### Extract to read ###
You can’t measure architecture
If you’ve ever considered using metrics to support software maintenance activities, it’s good to first determine in what stage of maintenance you are since it has a lot of impact on the expected usefulness of these metrics. Dividing software maintenance in distinct stages was first proposed in a research paper by Keith Bennett and Vaclav Rajlich on what they call the staged model of the software lifecycle. This staged model divides the lifecycle of a piece of software into seperate stages: initial development, evolution, servicing, phase-out and close-down. All stages have important implications, but the ones in which actual modifications to the software itself take place after the software has been finished (and usually released) are evolution and servicing.
Software evolution is the stage where besides correcting defects new and evolving user requirements are implemented. In order for this to be viable, two conditions must be met:
- The software’s architecture must be intact.
- The original development team must be available to perform the modifications.
Apparantly, both are extremely important since they reinforce eachother. The downside is that if one of these two conditions is not met, successful evolution becomes extremely complicated, since not having a good architecture tends to make it hard to keep knowledge of the system up-to-date and not having knowledge of the system available causes decisions to be made that quickly degrade the system’s architecture. To complicate this further, the authors stress that it is almost always impossible to sufficiently document the architecture and design choices so that others can continue the work of the original developers, it’s what is called tacit knowledge.
### Source material ###
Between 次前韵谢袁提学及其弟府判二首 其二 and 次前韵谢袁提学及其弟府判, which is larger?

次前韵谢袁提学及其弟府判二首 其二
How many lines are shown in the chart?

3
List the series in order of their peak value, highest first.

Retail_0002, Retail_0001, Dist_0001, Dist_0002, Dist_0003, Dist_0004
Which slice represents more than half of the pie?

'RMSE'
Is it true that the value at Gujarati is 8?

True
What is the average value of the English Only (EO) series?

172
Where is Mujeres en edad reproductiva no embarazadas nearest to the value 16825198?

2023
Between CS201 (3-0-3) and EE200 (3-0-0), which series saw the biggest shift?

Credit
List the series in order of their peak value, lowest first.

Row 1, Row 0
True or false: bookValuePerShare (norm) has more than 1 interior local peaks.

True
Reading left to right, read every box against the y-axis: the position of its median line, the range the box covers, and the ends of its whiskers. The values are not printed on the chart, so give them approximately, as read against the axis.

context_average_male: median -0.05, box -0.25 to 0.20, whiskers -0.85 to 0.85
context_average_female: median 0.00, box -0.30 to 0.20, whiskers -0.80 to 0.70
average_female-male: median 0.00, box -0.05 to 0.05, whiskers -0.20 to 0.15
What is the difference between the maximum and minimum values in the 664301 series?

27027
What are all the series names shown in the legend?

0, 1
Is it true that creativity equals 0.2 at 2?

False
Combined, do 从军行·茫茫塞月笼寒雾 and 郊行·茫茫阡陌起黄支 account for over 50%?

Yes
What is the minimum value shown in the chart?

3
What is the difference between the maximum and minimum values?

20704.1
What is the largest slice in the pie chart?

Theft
###
| Task 1 |
Duplicate the section of the passage on software maintenance that begins with the words containing "Software evolution is" and ends with "perform the modifications.".
| Task 2 |
Name every stage of the software lifecycle that the passage on software maintenance lists in its staged model.
| Task 3 |
Resume the passage on software maintenance right after its last sentence.
These items come from a separate source and have no connection to the passage on software maintenance.

| Final answer 1 |
Software evolution is the stage where besides correcting defects new and evolving user requirements are implemented. In order for this to be viable, two conditions must be met:
- The software’s architecture must be intact.
- The original development team must be available to perform the modifications.

| Final answer 2 |
initial development, evolution, servicing, phase-out, close-down

| Final answer 3 |
Software servicing is the next stage, where the only goal is to keep the system functioning correctly: bugs are fixed and small modifications are implemented in order for the system to keep functioning in a changing environment, like tweaking in- or output formats, changing some code to no longer use deprecated API calls, etc. The architecture will degrade, which is not really such a problem since we’re past the point where the software could evolve anyway.
Now it’s the servicing stage that can benefit greatly from using metrics: from simple call graphs to complexity analyses, you can basically use everything to get as much information as possible to help in keeping the current functionality available and getting as complete a view as possible of the system you’re servicing. During evolution however, it appears that if you don’t have the required insight into the architecture already, there’s not much point in trying to measure the architecture. It basically comes down to this: if you need metrics to figure out how to modify a piece of software, you’re quickly heading towards servicing once you start modifying stuff.